During the public hour, community members again expressed their concerns about the State College environment and their own experiences with racism.
Jennifer Black, a resident of State College who has studied the effects of police misconduct and currently works at a prison justice organization, discussed her experiences with the both the State College and University Police. Black said she has been stopped and questioned while walking down the street and had her car searched on multiple occasions, especially when in a group with other people of color.
“Speaking to young Black people in State College today, including university students, it’s obvious that issues that plagued my generation continue to plague this current one,” Black said. “It does not matter if this is Happy Valley, the national issues that are targeting, criminalizing, and pathologizing Black people that occur around the country also occur here.”
Black said just acknowledging that State College has a problem, being transparent, requiring body cameras, and creating task forces is not enough.
Melanie Morrison, who lives in Millheim, spoke to Council about her concerns while “raising two sons of color,” and the discussions she has had to prepare them for potential interactions with police officers. She said her family has experienced unequal treatment, slurs, and indifference from friends and community members when she’s brought these issues up.
“The community continues to silence our accounts to insert their desired narrative: a lofty inaccurate idea that ultimately leaves our children vulnerable to further harm with little to no recourse,” Morrison said.

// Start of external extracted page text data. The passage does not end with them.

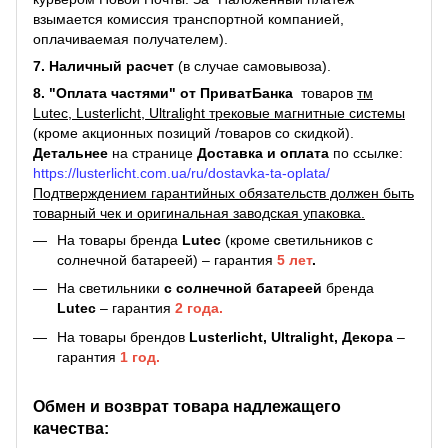
взымается комиссия транспортной компанией,
оплачиваемая получателем).
7. Наличный расчет
(в случае самовывоза).
8. "Оплата частями" от ПриватБанка
товаров
тм
Lutec, Lusterlicht, Ultralight трековые магнитные системы
(кроме акционных позиций /товаров со скидкой).
Детальнее
на странице
Доставка и оплата
по ссылке:
https://lusterlicht.com.ua/ru/dostavka-ta-oplata/
Подтверждением гарантийных обязательств должен быть
товарный чек и оригинальная заводская упаковка.
На товары бренда
Lutec
(кроме светильников с
солнечной батареей) – гарантия
5 лет
.
На светильники
с солнечной батареей
бренда
Lutec
– гарантия
2 года.
На товары брендов
Lusterlicht, Ultralight, Декора
–
гарантия
1 год.
Обмен и возврат товара надлежащего
качества: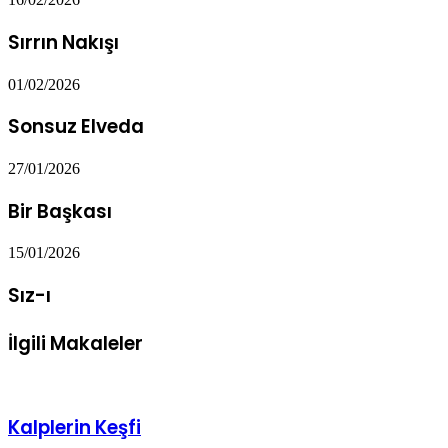
Sırrın Nakışı
01/02/2026
Sonsuz Elveda
27/01/2026
Bir Başkası
15/01/2026
Sız-ı
İlgili Makaleler
Kalplerin Keşfi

“The lack of transparency and guarded speech by those in power give us minimal hope for anything remotely resembling justice. So we gather, we organize, we take action, and we raise our voices in hopes that at the very least we are understood.”
Myers later acknowledged those who spoke, agreeing that work still needs to be done to take the conversation from just a conversation into action that will improve the community.
“Much work is needed to make at least some progress but we need to do it together, so I wanted to express my appreciation to the community for beginning that conversation,” Myers said.